Collected data:
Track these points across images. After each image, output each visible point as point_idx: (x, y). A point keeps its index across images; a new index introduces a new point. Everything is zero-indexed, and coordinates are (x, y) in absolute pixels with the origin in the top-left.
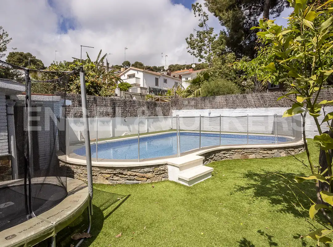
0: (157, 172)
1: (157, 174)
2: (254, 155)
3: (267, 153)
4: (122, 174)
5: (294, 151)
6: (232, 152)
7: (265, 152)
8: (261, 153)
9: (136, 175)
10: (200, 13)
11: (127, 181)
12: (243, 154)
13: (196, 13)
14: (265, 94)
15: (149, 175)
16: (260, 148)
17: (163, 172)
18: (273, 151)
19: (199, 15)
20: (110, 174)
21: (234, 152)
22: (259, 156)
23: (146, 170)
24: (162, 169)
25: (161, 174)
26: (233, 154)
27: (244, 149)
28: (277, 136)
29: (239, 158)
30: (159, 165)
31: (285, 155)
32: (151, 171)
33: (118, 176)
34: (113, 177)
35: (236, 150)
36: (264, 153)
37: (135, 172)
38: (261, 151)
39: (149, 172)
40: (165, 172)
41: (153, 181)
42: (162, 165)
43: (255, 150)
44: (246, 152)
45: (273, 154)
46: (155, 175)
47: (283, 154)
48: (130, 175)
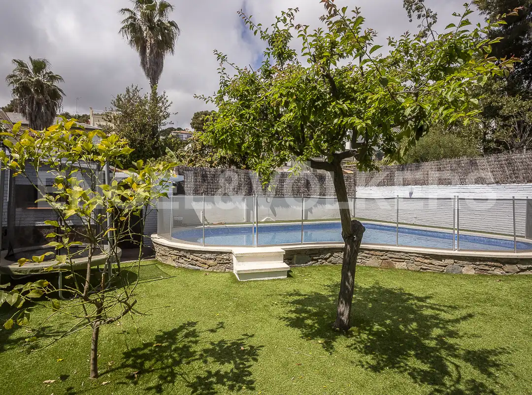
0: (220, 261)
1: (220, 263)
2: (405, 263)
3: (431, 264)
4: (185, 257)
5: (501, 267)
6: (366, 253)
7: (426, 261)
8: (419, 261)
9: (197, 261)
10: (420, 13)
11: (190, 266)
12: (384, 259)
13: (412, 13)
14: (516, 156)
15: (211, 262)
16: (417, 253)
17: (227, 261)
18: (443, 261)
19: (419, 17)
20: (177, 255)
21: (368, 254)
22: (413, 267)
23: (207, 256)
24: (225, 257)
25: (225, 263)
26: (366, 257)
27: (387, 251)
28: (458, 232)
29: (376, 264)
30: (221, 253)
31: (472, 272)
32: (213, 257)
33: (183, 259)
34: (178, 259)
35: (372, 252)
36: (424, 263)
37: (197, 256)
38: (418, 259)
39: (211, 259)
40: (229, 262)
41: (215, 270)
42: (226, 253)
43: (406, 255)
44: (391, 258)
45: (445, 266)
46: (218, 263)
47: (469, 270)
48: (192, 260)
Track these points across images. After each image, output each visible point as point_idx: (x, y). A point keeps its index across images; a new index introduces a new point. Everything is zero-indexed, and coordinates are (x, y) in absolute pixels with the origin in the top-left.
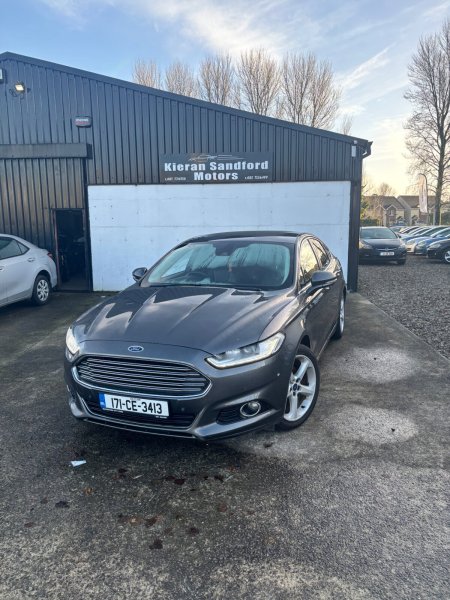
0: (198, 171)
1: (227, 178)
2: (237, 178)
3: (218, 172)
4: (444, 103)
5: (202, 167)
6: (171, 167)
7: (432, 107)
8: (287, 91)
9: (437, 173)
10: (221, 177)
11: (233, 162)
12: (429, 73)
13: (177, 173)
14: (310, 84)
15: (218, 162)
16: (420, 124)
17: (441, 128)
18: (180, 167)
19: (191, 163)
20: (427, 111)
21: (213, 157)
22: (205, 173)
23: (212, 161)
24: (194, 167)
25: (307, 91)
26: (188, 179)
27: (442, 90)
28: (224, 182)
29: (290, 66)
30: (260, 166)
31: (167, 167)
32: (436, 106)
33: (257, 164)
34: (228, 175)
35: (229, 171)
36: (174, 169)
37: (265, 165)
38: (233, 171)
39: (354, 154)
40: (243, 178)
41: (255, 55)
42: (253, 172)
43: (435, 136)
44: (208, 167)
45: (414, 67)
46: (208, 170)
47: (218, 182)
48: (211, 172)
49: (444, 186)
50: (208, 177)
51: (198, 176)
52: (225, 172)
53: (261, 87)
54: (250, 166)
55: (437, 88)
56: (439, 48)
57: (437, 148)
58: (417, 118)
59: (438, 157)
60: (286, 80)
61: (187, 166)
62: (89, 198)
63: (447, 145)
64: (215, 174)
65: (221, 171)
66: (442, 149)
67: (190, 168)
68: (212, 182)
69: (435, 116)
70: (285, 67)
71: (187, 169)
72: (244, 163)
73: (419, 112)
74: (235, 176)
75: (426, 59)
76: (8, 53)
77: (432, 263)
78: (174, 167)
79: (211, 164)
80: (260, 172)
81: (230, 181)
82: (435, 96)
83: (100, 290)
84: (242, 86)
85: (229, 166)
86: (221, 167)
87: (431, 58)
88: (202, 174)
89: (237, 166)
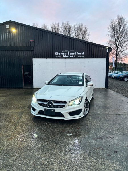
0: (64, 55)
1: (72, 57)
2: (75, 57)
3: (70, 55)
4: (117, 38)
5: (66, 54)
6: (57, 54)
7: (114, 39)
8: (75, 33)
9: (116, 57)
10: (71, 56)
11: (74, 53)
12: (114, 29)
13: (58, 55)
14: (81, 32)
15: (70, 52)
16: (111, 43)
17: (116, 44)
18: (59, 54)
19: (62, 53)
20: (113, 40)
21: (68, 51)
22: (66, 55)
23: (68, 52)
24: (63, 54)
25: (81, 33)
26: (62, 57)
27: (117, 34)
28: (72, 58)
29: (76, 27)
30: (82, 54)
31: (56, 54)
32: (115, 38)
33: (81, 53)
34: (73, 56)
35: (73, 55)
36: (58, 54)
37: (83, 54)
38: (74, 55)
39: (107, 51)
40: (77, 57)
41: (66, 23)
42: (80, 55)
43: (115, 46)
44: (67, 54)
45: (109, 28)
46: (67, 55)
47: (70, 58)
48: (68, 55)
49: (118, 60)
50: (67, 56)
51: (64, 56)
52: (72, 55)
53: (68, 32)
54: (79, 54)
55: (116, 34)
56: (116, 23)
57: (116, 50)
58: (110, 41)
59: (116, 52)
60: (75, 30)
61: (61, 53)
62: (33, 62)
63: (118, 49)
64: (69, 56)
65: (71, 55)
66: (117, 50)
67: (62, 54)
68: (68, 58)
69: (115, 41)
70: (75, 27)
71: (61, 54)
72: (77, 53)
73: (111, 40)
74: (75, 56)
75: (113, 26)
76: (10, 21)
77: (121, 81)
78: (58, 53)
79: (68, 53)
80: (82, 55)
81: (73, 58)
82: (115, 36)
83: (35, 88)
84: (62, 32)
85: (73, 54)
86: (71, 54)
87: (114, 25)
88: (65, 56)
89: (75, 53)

YOUR INSTRUCTIONS: Starting at the line above that holds "15: (218, 162)" and ending at the line that holds "43: (435, 136)", transcribe each line exactly and include no other lines.

WRITTEN RESPONSE:
15: (218, 162)
16: (420, 124)
17: (441, 128)
18: (180, 167)
19: (191, 163)
20: (427, 111)
21: (213, 157)
22: (205, 173)
23: (212, 161)
24: (194, 167)
25: (307, 91)
26: (188, 179)
27: (442, 90)
28: (224, 182)
29: (290, 66)
30: (260, 166)
31: (167, 167)
32: (436, 106)
33: (257, 164)
34: (228, 175)
35: (229, 171)
36: (174, 169)
37: (265, 165)
38: (233, 171)
39: (354, 154)
40: (243, 178)
41: (255, 55)
42: (253, 172)
43: (435, 136)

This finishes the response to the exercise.